(Supplied information begins)
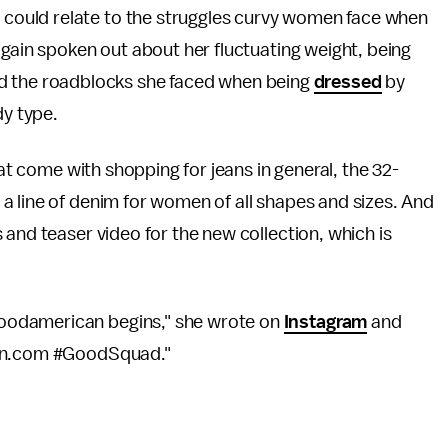
t could relate to the struggles curvy women face when
gain spoken out about her fluctuating weight, being
d the roadblocks she faced when being
dressed
by
dy type.
hat come with shopping for jeans in general, the 32-
 a line of denim for women of all shapes and sizes. And
 and teaser video for the new collection, which is
oodamerican begins," she wrote on
Instagram
and
can.com #GoodSquad."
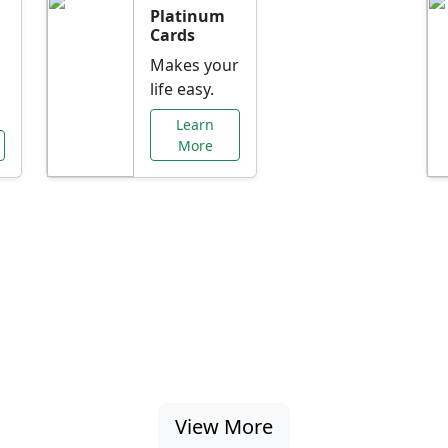
Platinum
Cards
Makes your
life easy.
Learn
More
al Offers Just f
nking promotions, rate discounts, and more ta
View More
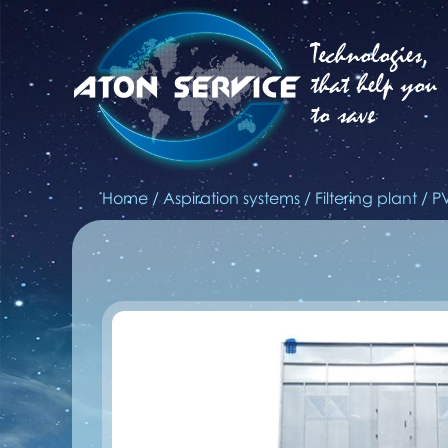
Technologies,
that help you
to save
Home
/
Aspiration systems
/
Filtering plant
/
P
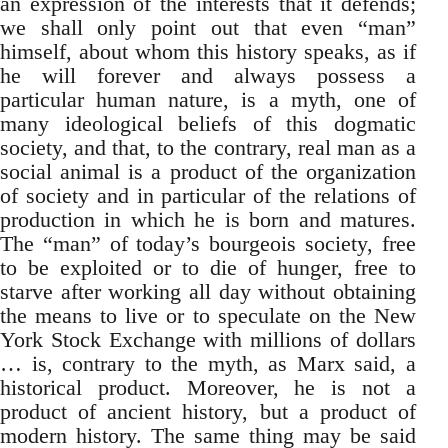
an expression of the interests that it defends;
we shall only point out that even “man”
himself, about whom this history speaks, as if
he will forever and always possess a
particular human nature, is a myth, one of
many ideological beliefs of this dogmatic
society, and that, to the contrary, real man as a
social animal is a product of the organization
of society and in particular of the relations of
production in which he is born and matures.
The “man” of today’s bourgeois society, free
to be exploited or to die of hunger, free to
starve after working all day without obtaining
the means to live or to speculate on the New
York Stock Exchange with millions of dollars
… is, contrary to the myth, as Marx said, a
historical product. Moreover, he is not a
product of ancient history, but a product of
modern history. The same thing may be said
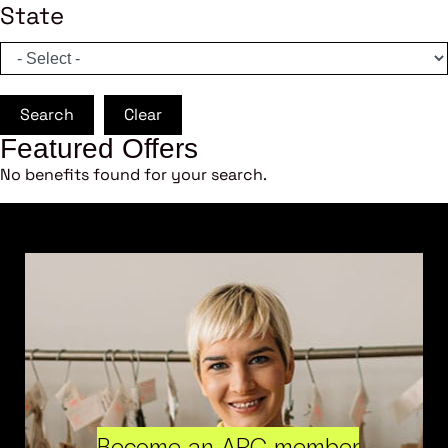
State
Search
Clear
Featured Offers
No benefits found for your search.
Become an ARC member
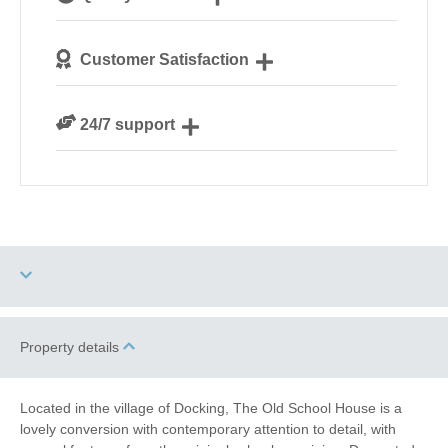
Norfolk
We personally hand-pick only the best properties for
Customer Satisfaction
our guests
We are rated 4.8 out of 5 on Feefo
24/7 support
Need a hand? We’re always available during your
break
Four dogs allowed
High Chair
Property details
Garden/Courtyard
Baby Friendly
Located in the village of Docking, The Old School House is a
(Enclosed)
lovely conversion with contemporary attention to detail, with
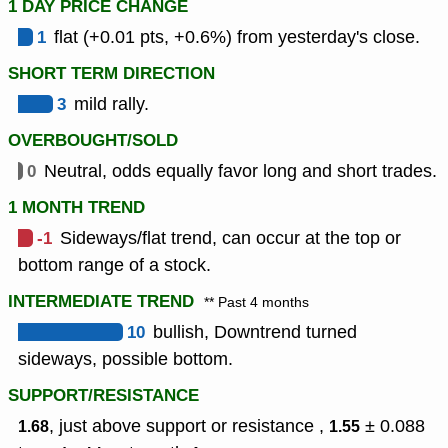
1 DAY PRICE CHANGE
1
flat (+0.01 pts, +0.6%) from yesterday's close.
SHORT TERM DIRECTION
3
mild rally.
OVERBOUGHT/SOLD
0
Neutral, odds equally favor long and short trades.
1 MONTH TREND
-1
Sideways/flat trend, can occur at the top or
bottom range of a stock.
INTERMEDIATE TREND
** Past 4 months
10
bullish, Downtrend turned
sideways, possible bottom.
SUPPORT/RESISTANCE
, just above support or resistance ,
± 0.088
1.68
1.55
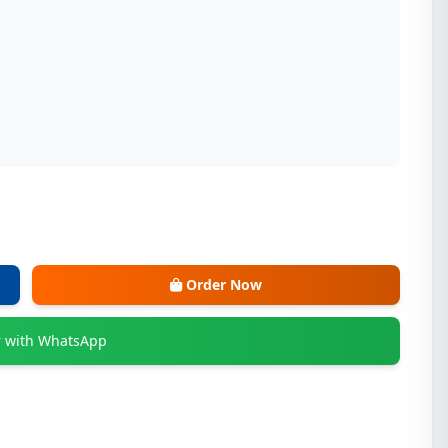
Order Now
 with WhatsApp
(Supplied information ends)
* _Prompt_: Isolate the lines above that contain the word "flat" and copy them.

* _Output_:
flat (+0.01 pts, +0.6%) from yesterday's close.
Sideways/flat trend, can occur at the top or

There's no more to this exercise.